Can anyone speak with more authority on this...?

--Antony
Comment 3 Jeremy Chadwick freebsd_committer freebsd_triage 2007-12-01 10:55:36 UTC
This is great information; thanks for providing it! I found it quite
educational/informational.  The documentation Antony provided seems to
indicate two things:

1) That savecore(8) should really be run before swapon(8) -- I don't see
any indication that swap needs to be made available prior to mounting
filesystems, which is what Doug B. was stating was a necessity.

2) That even regardless of Item #1, savecore(8) should be working
(assuming that kernel dumps are still written from the end of the swap
device to the front (e.g. backwards)), and that swapon(8) shouldn't be
stomping on kernel dumps.

I haven't tried changing the rcorder of the /etc/rc.d scripts in
question to see if it works.  My gut feeling says it probably will, but
I'm not sure of the implications.

Doug, can you provide some comments/insight here when time permits?

-- 
| Jeremy Chadwick                                    jdc at parodius.com |
| Parodius Networking                           http://www.parodius.com/ |
| UNIX Systems Administrator                      Mountain View, CA, USA |
| Making life hard for others since 1977.                  PGP: 4BD6C0CB |
Comment 4 Chris Rees freebsd_committer freebsd_triage 2012-10-25 20:36:15 UTC
State Changed
From-To: open->feedback

This indicates to me that your swap device is possibly too small to fit 
the coredump and the fsck results.  How big is it?
Comment 5 Enji Cooper freebsd_committer freebsd_triage 2017-06-09 19:29:05 UTC
(In reply to Chris Rees from comment #4)

Actually, no. The problem is that it can't find a coredump on a partition.

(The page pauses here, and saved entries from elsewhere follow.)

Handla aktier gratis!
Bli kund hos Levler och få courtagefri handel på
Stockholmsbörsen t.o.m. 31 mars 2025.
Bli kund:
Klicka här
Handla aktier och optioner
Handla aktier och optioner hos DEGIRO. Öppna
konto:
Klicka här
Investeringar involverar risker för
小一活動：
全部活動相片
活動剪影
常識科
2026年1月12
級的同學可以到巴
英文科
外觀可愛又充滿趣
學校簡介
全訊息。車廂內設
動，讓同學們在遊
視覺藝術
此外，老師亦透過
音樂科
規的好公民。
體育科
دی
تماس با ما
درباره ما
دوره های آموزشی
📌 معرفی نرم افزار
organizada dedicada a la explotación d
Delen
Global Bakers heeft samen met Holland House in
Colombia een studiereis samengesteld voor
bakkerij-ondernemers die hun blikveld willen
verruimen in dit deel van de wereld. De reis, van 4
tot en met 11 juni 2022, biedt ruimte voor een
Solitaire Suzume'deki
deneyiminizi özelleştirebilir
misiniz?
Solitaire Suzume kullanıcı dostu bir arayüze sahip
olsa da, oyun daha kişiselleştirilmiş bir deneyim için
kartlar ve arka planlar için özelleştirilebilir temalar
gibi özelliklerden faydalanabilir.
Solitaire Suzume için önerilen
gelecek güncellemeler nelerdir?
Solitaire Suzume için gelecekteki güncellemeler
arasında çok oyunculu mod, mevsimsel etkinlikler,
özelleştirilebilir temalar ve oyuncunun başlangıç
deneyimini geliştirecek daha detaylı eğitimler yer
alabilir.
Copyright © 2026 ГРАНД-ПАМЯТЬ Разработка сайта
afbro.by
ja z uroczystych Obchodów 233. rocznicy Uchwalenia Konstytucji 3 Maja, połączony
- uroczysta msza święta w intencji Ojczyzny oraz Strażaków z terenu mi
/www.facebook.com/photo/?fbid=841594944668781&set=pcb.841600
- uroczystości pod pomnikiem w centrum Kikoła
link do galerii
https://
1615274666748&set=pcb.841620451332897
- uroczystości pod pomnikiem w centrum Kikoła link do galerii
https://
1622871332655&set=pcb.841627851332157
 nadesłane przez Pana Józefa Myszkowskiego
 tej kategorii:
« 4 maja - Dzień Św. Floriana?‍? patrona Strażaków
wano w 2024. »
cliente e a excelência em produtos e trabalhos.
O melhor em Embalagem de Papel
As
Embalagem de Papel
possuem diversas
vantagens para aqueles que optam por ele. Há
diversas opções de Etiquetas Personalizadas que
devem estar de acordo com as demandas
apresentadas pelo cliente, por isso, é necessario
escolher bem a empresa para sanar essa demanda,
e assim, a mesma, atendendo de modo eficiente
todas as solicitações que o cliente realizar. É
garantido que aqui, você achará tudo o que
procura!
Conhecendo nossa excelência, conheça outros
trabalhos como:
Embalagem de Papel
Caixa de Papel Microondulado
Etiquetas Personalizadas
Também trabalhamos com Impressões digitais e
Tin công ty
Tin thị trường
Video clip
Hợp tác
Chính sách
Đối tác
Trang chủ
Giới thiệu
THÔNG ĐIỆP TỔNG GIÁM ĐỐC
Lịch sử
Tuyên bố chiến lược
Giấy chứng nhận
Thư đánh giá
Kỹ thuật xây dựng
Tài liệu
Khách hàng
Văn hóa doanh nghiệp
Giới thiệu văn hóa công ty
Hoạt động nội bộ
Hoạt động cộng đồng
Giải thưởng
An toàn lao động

I'll take a look at this bug...
Comment 6 Enji Cooper freebsd_committer freebsd_triage 2017-11-05 20:56:16 UTC
Mark might have fixed this recently.
Comment 7 Mark Johnston freebsd_committer freebsd_triage 2017-11-05 21:12:33 UTC
swapon will not clobber any kernel dump metadata - the swap pager doesn't store any metadata on the swap device. There's a potential issue if we start swapping after the swap device is enabled and before we attempt to recover the kernel dump, but this is quite unlikely, and kernel dumps are written in a way that minimizes the likelihood of swap data overwriting a kernel dump header.

It doesn't look like it was ever confirmed that switching the order does in fact fix the problem. If the issue occurs again, a useful first step would be to read back the last sector of the dump device with dd(1) after a crash. However, given the age of this PR, I suspect we won't be able to make any progress. I'm sorry that the PR didn't get much attention.